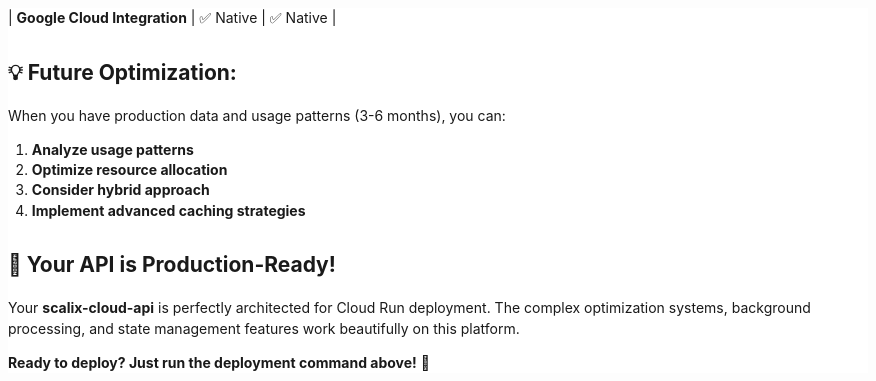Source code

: | **Google Cloud Integration** | ✅ Native | ✅ Native |

## 💡 **Future Optimization:**

When you have production data and usage patterns (3-6 months), you can:

1. **Analyze usage patterns**
2. **Optimize resource allocation**
3. **Consider hybrid approach**
4. **Implement advanced caching strategies**

## 🎉 **Your API is Production-Ready!**

Your **scalix-cloud-api** is perfectly architected for Cloud Run deployment. The complex optimization systems, background processing, and state management features work beautifully on this platform.

**Ready to deploy? Just run the deployment command above!** 🚀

Action item: Set down each record above exactly as it stands and leave out all pictures.

Answer to this task:
Source code

: | **Google Cloud Integration** | ✅ Native | ✅ Native |

## 💡 **Future Optimization:**

When you have production data and usage patterns (3-6 months), you can:

1. **Analyze usage patterns**
2. **Optimize resource allocation**
3. **Consider hybrid approach**
4. **Implement advanced caching strategies**

## 🎉 **Your API is Production-Ready!**

Your **scalix-cloud-api** is perfectly architected for Cloud Run deployment. The complex optimization systems, background processing, and state management features work beautifully on this platform.

**Ready to deploy? Just run the deployment command above!** 🚀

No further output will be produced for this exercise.